Le client a parfois besoin de l’expert, parfois du facilitateur. Cela demande un exercice du rôle-conseil stratégique et raffiné. Nous pouvons nous glisser d’un pôle à l’autre de ce continuum. L’objectif est de répondre au réel besoin du client. Cela exige de se soucier de son autonomie et de son pouvoir d’agir dans la situation.

Accompagner les personnes dans les organisations, c’est leur donner du pouvoir d’agir et non acquérir du pouvoir soi-même. Cela demande de demeurer humble dans l’approche d’accompagnement et ne pas se positionner en sauveur!

Accompagner, c’est générer le pouvoir d’agir chez notre interlocuteur et cela commence par la prise de conscience, puis le développement de ses compétences, de stimuler son désir d’agir, de l’aider à identifier les opportunités d’action et de l’accompagner à se projeter dans l’action.

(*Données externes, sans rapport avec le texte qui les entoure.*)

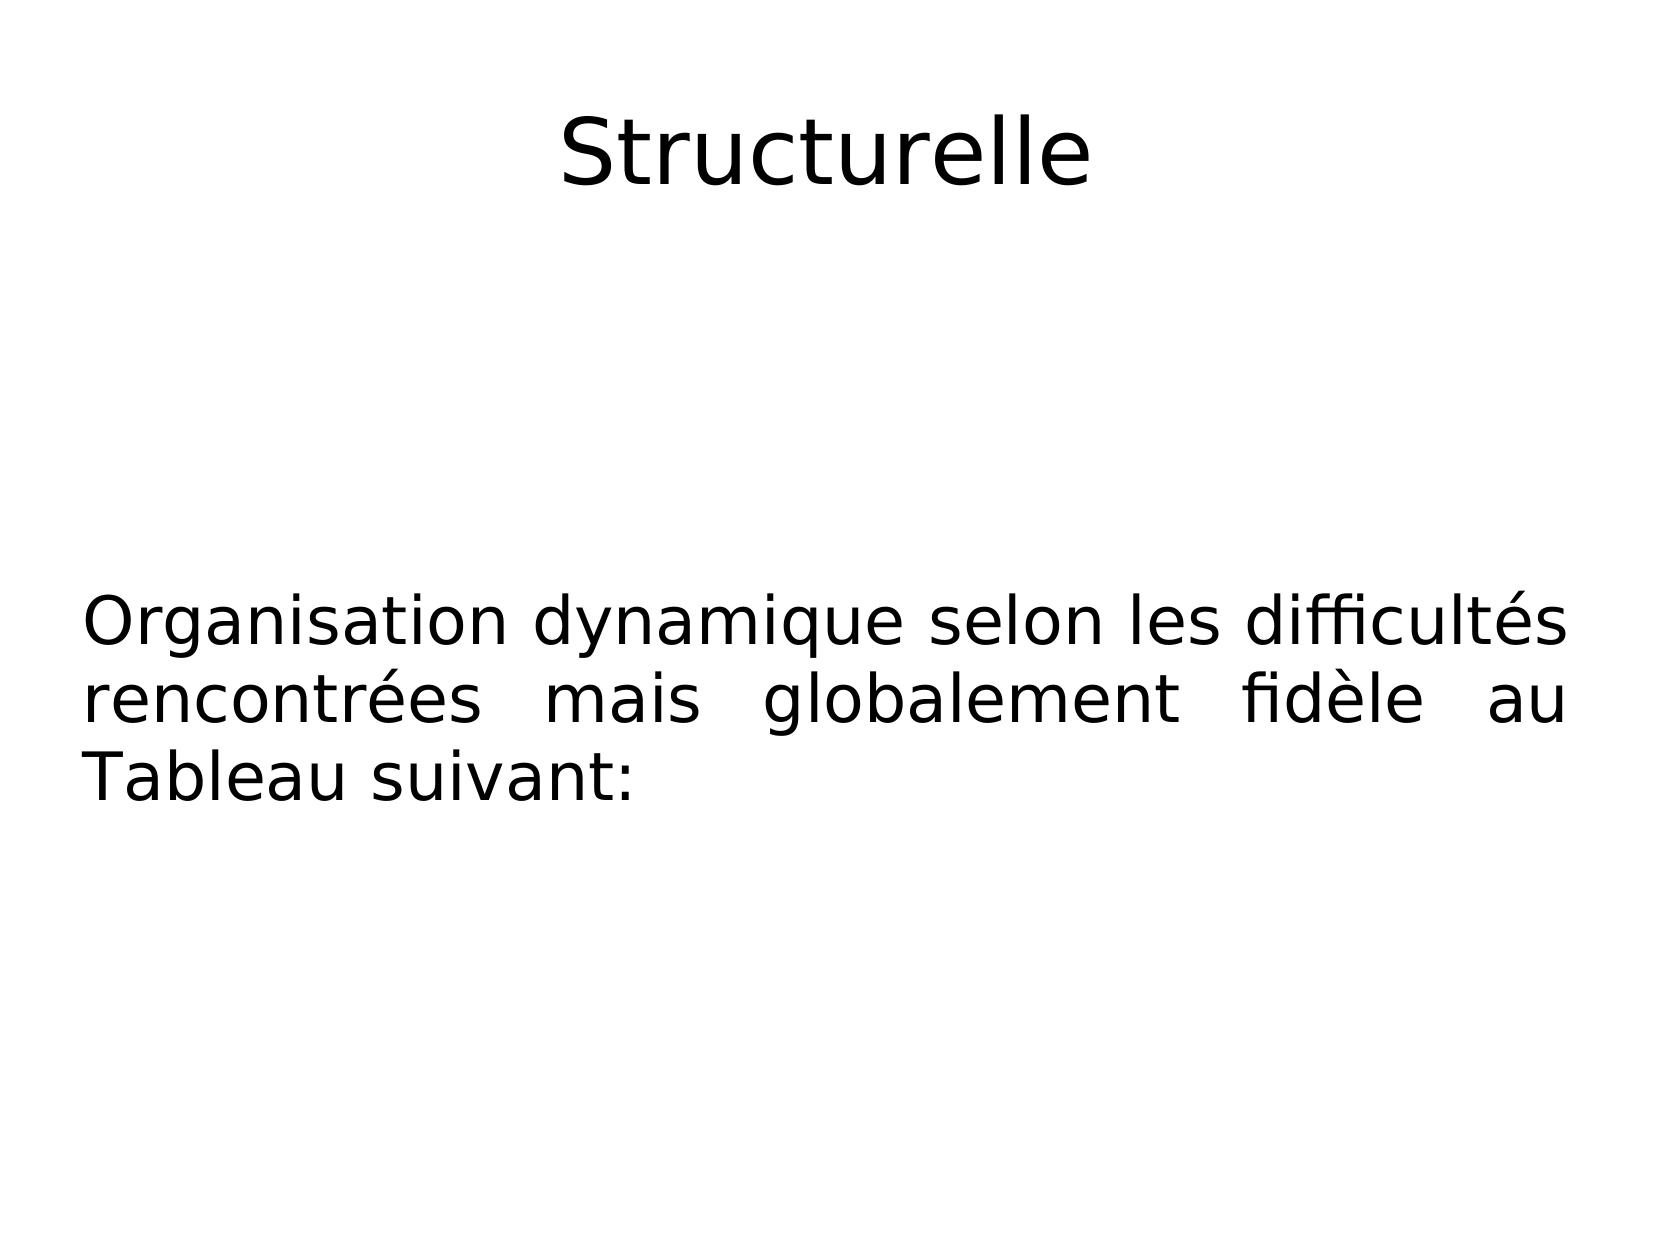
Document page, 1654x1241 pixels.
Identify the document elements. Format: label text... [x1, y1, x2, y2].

title Structurelle [82, 49, 1571, 257]
subtitle Organisation dynamique selon les difficultés rencontrées mais globalement fidèle au Tableau suivant: [82, 290, 1571, 1109]
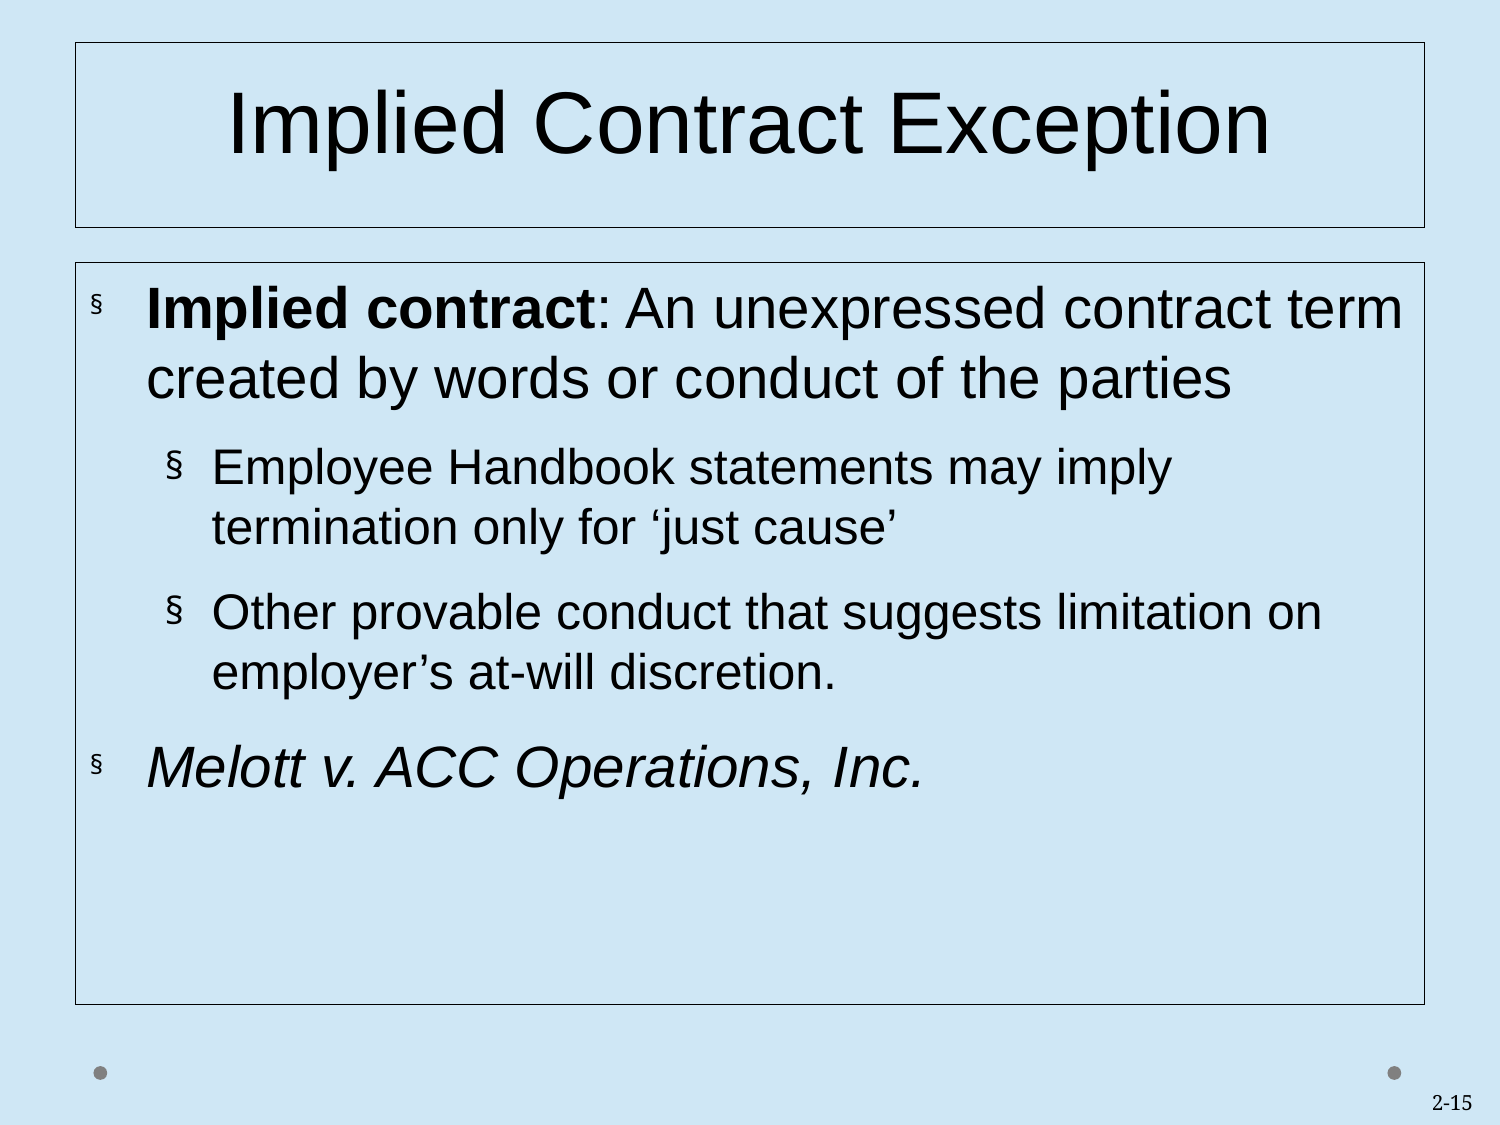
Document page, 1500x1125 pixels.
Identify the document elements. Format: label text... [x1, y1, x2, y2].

title Implied Contract Exception [75, 42, 1425, 228]
list Implied contract: An unexpressed contract term created by words or conduct of the parties Employee Handbook statements may imply termination only for ‘just cause’ Other provable conduct that suggests limitation on employer’s at-will discretion. Melott v. ACC Operations, Inc. [75, 262, 1425, 1005]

Bref, l’accompagnement consiste souvent à viser une certaine performance en permettant à notre interlocuteur de passer des sentiments de déstabilisation et d’impuissance à des sentiments de stabilité et de compétence.

À propos de l’auteure

Louise Charette, CRHA, est fondatrice de l’entreprise Multi Aspects Groupe inc. Elle accompagne les organisations en développement organisationnel, fait de la médiation, coache et donne de la formation depuis plus de trente ans.

  1. Le terme client est utilisé pour désigner une personne, une équipe ou une organisation.
  2. Tessier, Roger (1992). « Consultation. Expertise et facilitation ». dans Tessier, R. et Tellier, Y. Changement planifié et développement des organisations. Tome 7. Sainte-Foy : Presses de l’Université du Québec.